In the mid- 1990s the situation dramatically worsened. Mobutu’s inability to handle this crisis, accompanied by the loss of support from the West, allowed his opponents to launch a major campaign against him that ended with his flight and the proclamation by the rebel leader Laurent-Désiré Kabila of the ” Democratic Republic of the Congo “in May 1997.

The coltan war

The period of peace after Kabila’s rise to power was brief. Soon the country was involved in new war events. Armies of six nations participated in the largest known conflagration on the continent. Military forces from Zimbabwe, Angola, Namibia, Rwanda and Uganda, and the country itself, clashed in the vast Congolese territory. In the subsoil were the rich mineral deposits that have been the axis of the tragedy that this central African nation has lived.

The first Congo war, started in 1996, faced the US, Great Britain and Belgium on the one hand, which supported the Rwandan and Ugandan armies against Mobutu’s army supported by France. It was a war with little fighting and with very few Congolese victims, although there were great massacres of the Rwandan Hutu refugee population in the Congo.

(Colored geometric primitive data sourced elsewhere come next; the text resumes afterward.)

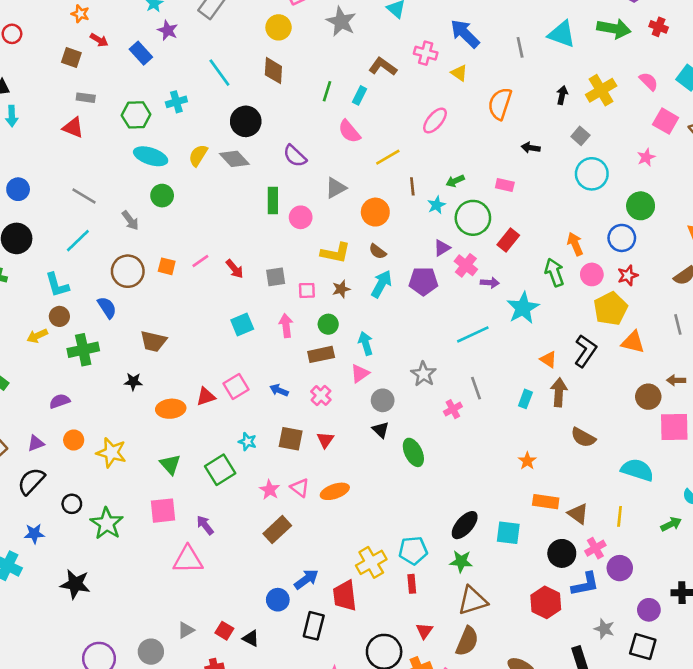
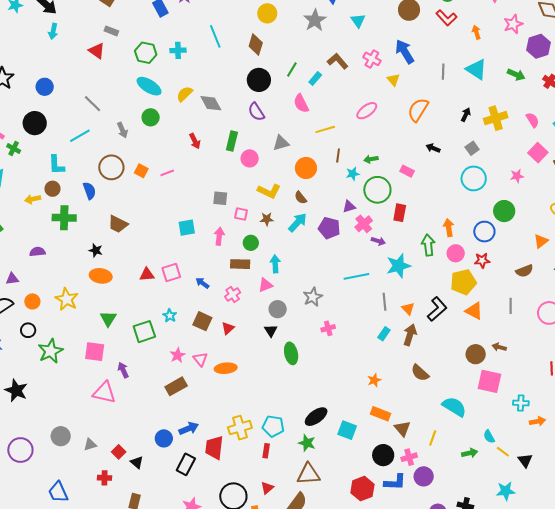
green arrow: (614, 29) -> (516, 75), size x0.7
black circle: (246, 121) -> (259, 80), moved
red rectangle: (508, 240) -> (400, 213), turned -42
red arrow: (235, 269) -> (195, 141), moved
gray line: (476, 388) -> (385, 302), moved
orange ellipse: (171, 409) -> (101, 276), moved
orange circle: (74, 440) -> (32, 301), moved
gray circle: (151, 652) -> (61, 436), moved

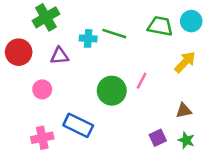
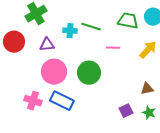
pink line: (142, 81) -> (113, 48), moved, turned 64
pink circle: (42, 89) -> (54, 72), moved, size x1.6
pink cross: (42, 138) -> (33, 101), moved, turned 30

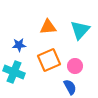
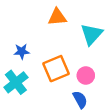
orange triangle: (48, 27) -> (57, 17), moved
cyan cross: (14, 72) -> (16, 82), turned 30

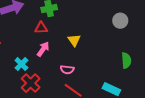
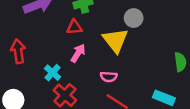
gray circle: (120, 21) -> (134, 18), moved
yellow triangle: (74, 40) -> (115, 40), size x1.6

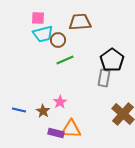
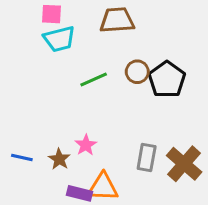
brown circle: (58, 40) -> (137, 72), moved
gray rectangle: (104, 78) -> (147, 158), moved

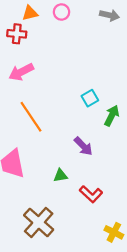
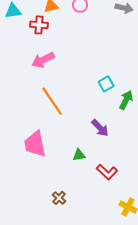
brown cross: (39, 222) -> (59, 198), size x0.5

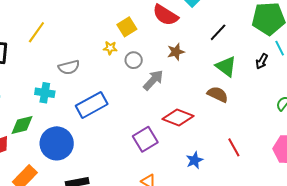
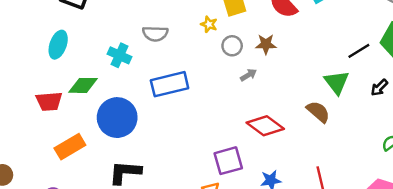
black line: (218, 32) -> (359, 51), moved
brown star: (176, 52) -> (266, 44), moved
gray arrow: (153, 80) -> (248, 75), size x0.6
purple square: (145, 139) -> (228, 161), moved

Preceded by an intense media campaign of demonization against Congolese President Laurent Kabila, the 2 of August of 1998, the armies of Rwanda, Uganda and Burundi broke into Congolese soil leading to the ” Second War of the Congo ” or war of the ” coltan “which would officially end in 2003, although it would continue with decreasing intensity until practically today. A total of five and a half million victims, the vast majority of whom are Congolese civilians, would be counted by human rights organizations.

Kabila was assassinated in 2001, but fighting continued during the government led by his son Joseph Kabila. The war, which left millions of dead (the highest number in a conflict since World War II), ended essentially after the withdrawal of foreign armies, the signing of peace agreements with Uganda and Rwanda, which supported the movements against the authorities of Kinshasa, and talks with a view to pacification, between all Congolese political forces, held in Sun City, South Africa.

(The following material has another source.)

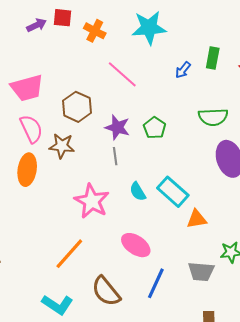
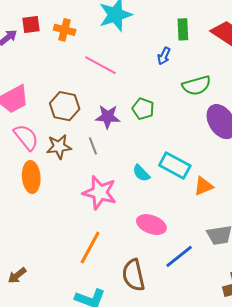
blue arrow: (183, 70) -> (164, 56), moved
gray line: (115, 156) -> (93, 146), moved
blue line: (156, 283) -> (179, 256), turned 40
brown semicircle: (106, 291) -> (133, 275), turned 40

Unlike the first war, this second war in the Congo would be partly silenced or, at best, decontextualized, to reflect only a confused inter-Congolese civil and ethnic conflict manipulated by some anonymous Western multinationals.

The reasons for the start of the war should be attributed to the attitude of Laurent Kabila, who after several months in power invalidated and retracted the agreements he had signed at the beginning of the first war in the Congo (Lemera agreements) in those that had been awarded to multinationals such as American Mineral fields Inc., scandalously advantageous contracts over vast mining sites in eastern Congo, a country located in Africa according to PROGRAMINGPLEASE.

The Rwandan army currently earns more than $ 20 million a month from mining coltan. Although its price has fallen, Rwanda maintains its monopoly on the exploitation and trade of the DRC metal. There is a flurry of reports of rampant human rights abuses in that mining region.

Coltan leaves the mines to key trading posts, where it is acquired by foreign merchants who ship it abroad, mainly through Rwanda. Companies with sufficient technological capacity convert coltan into the coveted tantalum powder, then resell it to technology multinationals such as Nokia, Motorola, Compaq, Sony and other manufacturers that use it in mobile phones and other electronic products.